I have a pretrained word2vec model in pyspark and I would like to know how big is its vocabulary (and perhaps get a list of words in the vocabulary). Is this possible? I would guess it has to be stored somewhere since it can predict for new data, but I couldn't find a clear answer in the documentation.

I tried w2v_model.getVectors().count() but the result (970) seem too small for my use case. In case it may be relevant, I'm using short-text data and my dataset has tens of millions of messages each having from 10 to 30/40 words.
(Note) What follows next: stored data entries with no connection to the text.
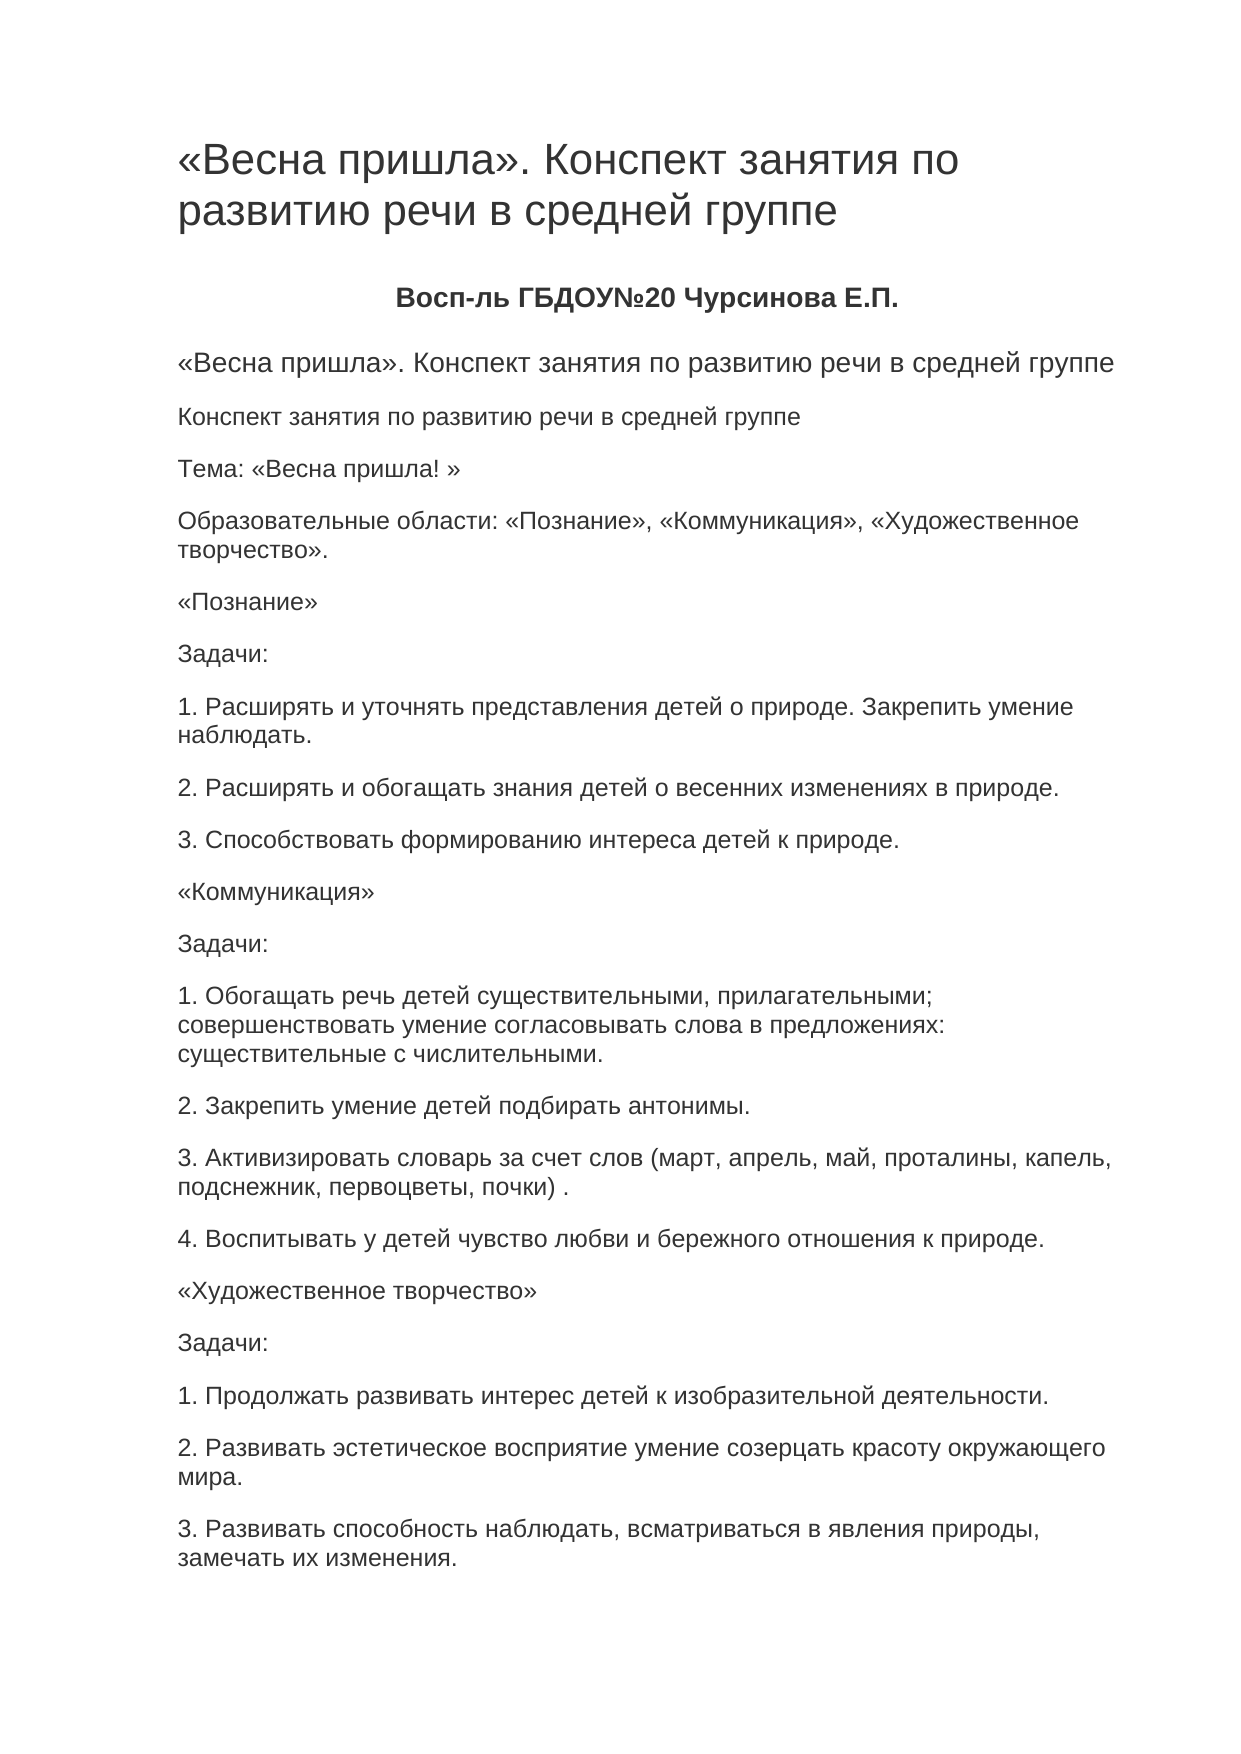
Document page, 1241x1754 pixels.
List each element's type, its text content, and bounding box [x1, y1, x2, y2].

text 1. Продолжать развивать интерес детей к изобразительной деятельности. [177, 1381, 1152, 1409]
text Конспект занятия по развитию речи в средней группе [177, 402, 1152, 431]
text «Весна пришла». Конспект занятия по развитию речи в средней группе [177, 314, 1152, 378]
text «Коммуникация» [177, 877, 1152, 906]
text «Весна пришла». Конспект занятия по развитию речи в средней группе [177, 134, 1152, 234]
text «Художественное творчество» [177, 1276, 1152, 1305]
text 3. Развивать способность наблюдать, всматриваться в явления природы, замечать их изменения. [177, 1514, 1152, 1571]
text Образовательные области: «Познание», «Коммуникация», «Художественное творчество». [177, 506, 1152, 564]
text 2. Развивать эстетическое восприятие умение созерцать красоту окружающего мира. [177, 1433, 1152, 1490]
text «Познание» [177, 587, 1152, 616]
text Восп-ль ГБДОУ№20 Чурсинова Е.П. [177, 281, 1152, 314]
text 3. Активизировать словарь за счет слов (март, апрель, май, проталины, капель, подснежник, первоцветы, почки) . [177, 1143, 1152, 1201]
text Тема: «Весна пришла! » [177, 454, 1152, 483]
text Задачи: [177, 639, 1152, 668]
text Задачи: [177, 929, 1152, 958]
text 2. Закрепить умение детей подбирать антонимы. [177, 1091, 1152, 1120]
text 1. Расширять и уточнять представления детей о природе. Закрепить умение наблюдать. [177, 692, 1152, 749]
text Задачи: [177, 1328, 1152, 1357]
text 2. Расширять и обогащать знания детей о весенних изменениях в природе. [177, 772, 1152, 801]
text 1. Обогащать речь детей существительными, прилагательными; совершенствовать умение согласовывать слова в предложениях: существительные с числительными. [177, 981, 1152, 1067]
text 3. Способствовать формированию интереса детей к природе. [177, 825, 1152, 853]
text 4. Воспитывать у детей чувство любви и бережного отношения к природе. [177, 1224, 1152, 1253]
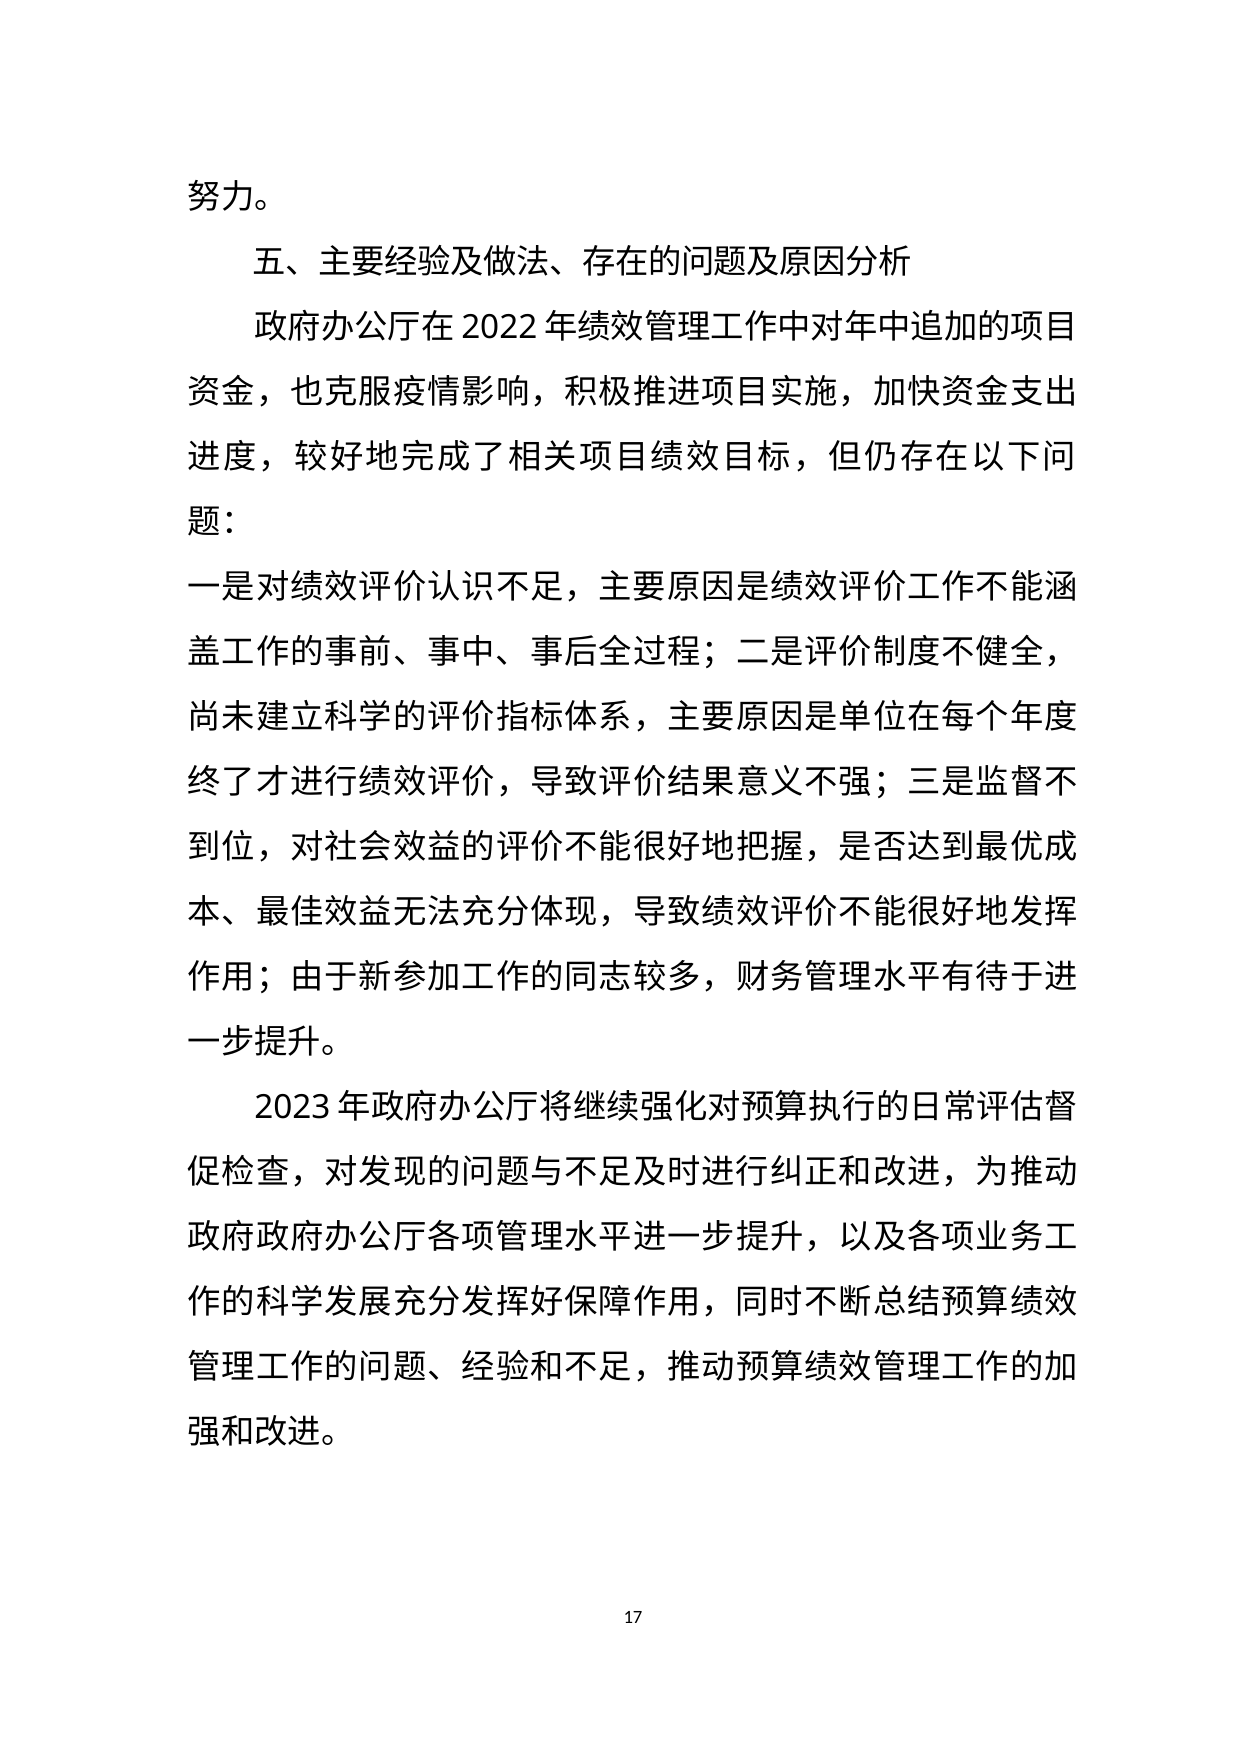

I am using min_count=50.


Not quite sure why you doubt the result of .getVectors().count(), which gives the desired result indeed, as shown in the documentation link you have provided yourself.

Here is the example posted there, with a vocabulary of just three (3) tokens - a, b, and c:

from pyspark.ml.feature import Word2Vec

sent = ("a b " * 100 + "a c " * 10).split(" ") # 3-token vocabulary
doc = spark.createDataFrame([(sent,), (sent,)], ["sentence"])
word2Vec = Word2Vec(vectorSize=5, seed=42, inputCol="sentence", outputCol="model")
model = word2Vec.fit(doc)

So, unsurprisingly, it is

model.getVectors().count()
# 3

and asking for the vectors themselves

model.getVectors().show()

gives

+----+--------------------+
|word|              vector|
+----+--------------------+
|   a|[0.09511678665876...|
|   b|[-1.2028766870498...|
|   c|[0.30153277516365...|
+----+--------------------+

In your case, with min_count=50, every word that appears less than 50 times in your corpus will not be represented; reducing this number will result in more vectors.